One of the benefits of having curious nerd friends is that they’re willing to entertain my predilection for wide-ranging conversations about the minutiae of everyday life.
We arrived at this destination as we were splayed out for Sunday brunch here in Malmö, and it took us through a lateral thinking slalom course that started in Portland, Oregon, took us through Salt Lake City and then to the Google Campus, to the common practice of Danish employers providing lunch to employees and finally back to Malmö where the matter at hand ended up being the job perks of the Swedish workplace.
Olle, it turns out, has a popcorn machine in his office.
“So,” I asked, “is this a usual thing, to have a popcorn machine in a Swedish office?”

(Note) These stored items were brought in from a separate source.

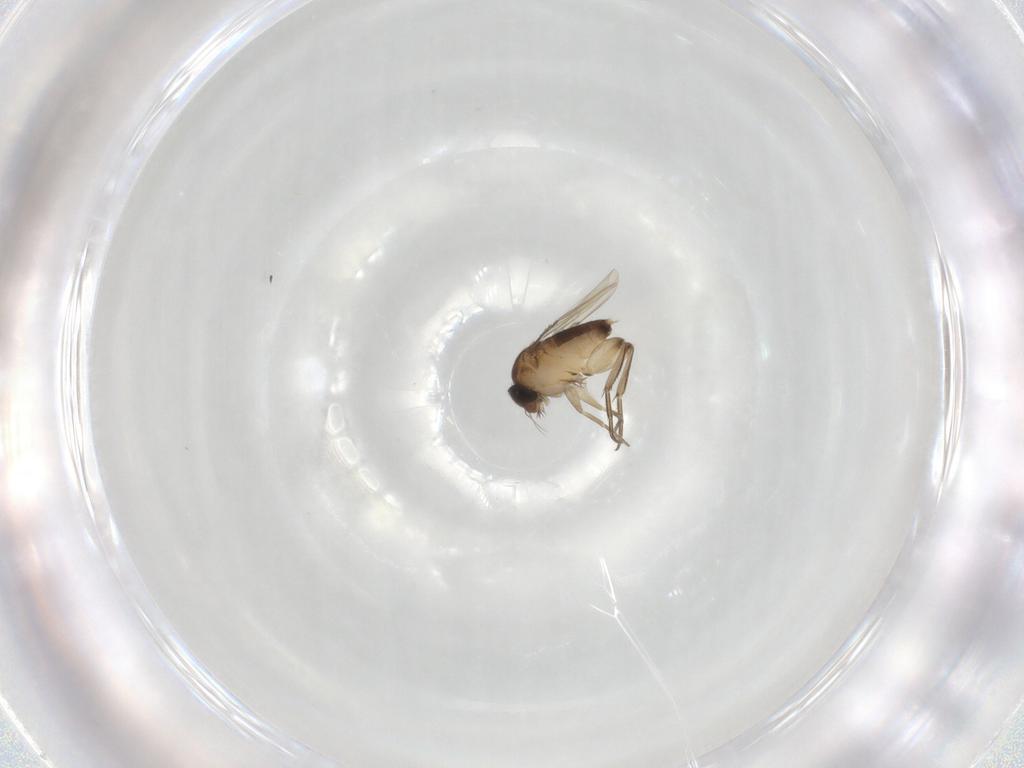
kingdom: Animalia
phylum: Arthropoda
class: Insecta
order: Diptera
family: Phoridae
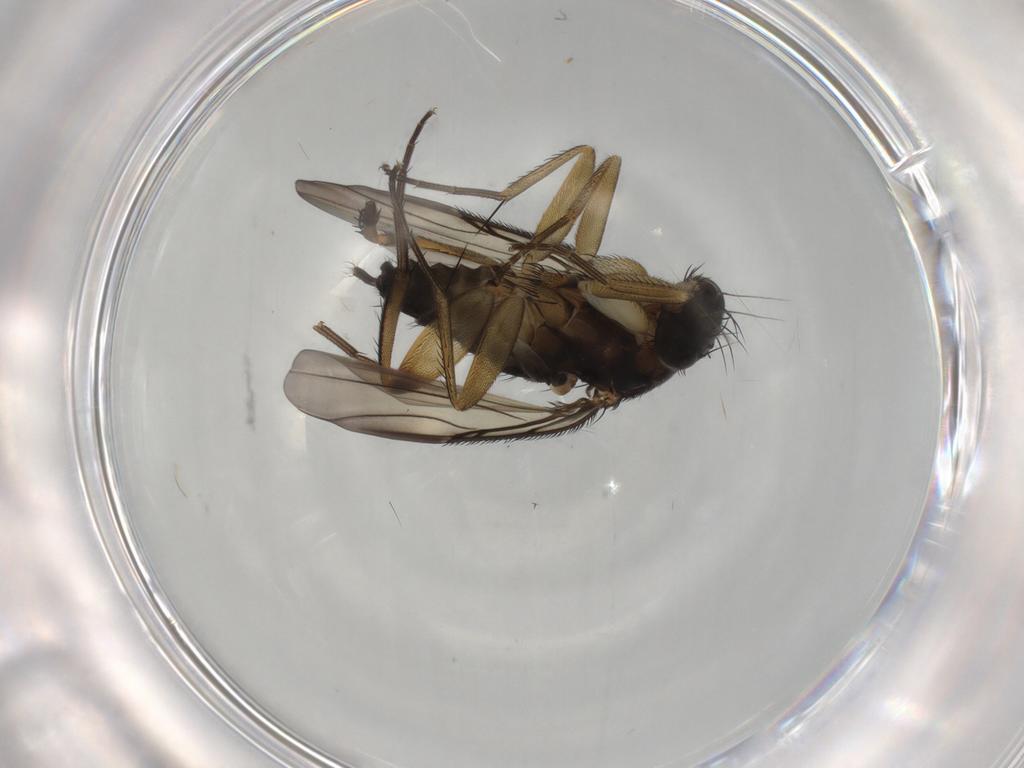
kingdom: Animalia
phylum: Arthropoda
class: Insecta
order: Diptera
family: Phoridae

(No, it isn’t; it was a vestigal perk from an earlier company occupying the same space).
But, it turns out, office fruit delivery is a thing – a normal thing – here in Sweden.
And as a result the Swedish worker has a reasonable expectation of ready access to fresh fruit. On the job.
Which led us to the question: do fruit privileges extend to visitors to the office?
There was no consensus on this issue: I would certainly be offered a coffee upon arrival in an office, it was agreed, but the propriety of turning down the coffee and asking instead for an apple or banana or kiwi remains unresolved.
I may have to seek real-world evidence by showing up at Olle’s office and running some tests.
Along the road to this surprising fact, I also learned that Danish school children call their teachers by their first names.
And that there’s been something called “you reform” in the Swedish language, a move roughly analagous to a wholesale switch from “vous” to “tu” by the entire population.
I could do this, quite happily, every day.
Indeed if Cultural Anthropology didn’t sound like the dullest profession on earth I might consider taking it up.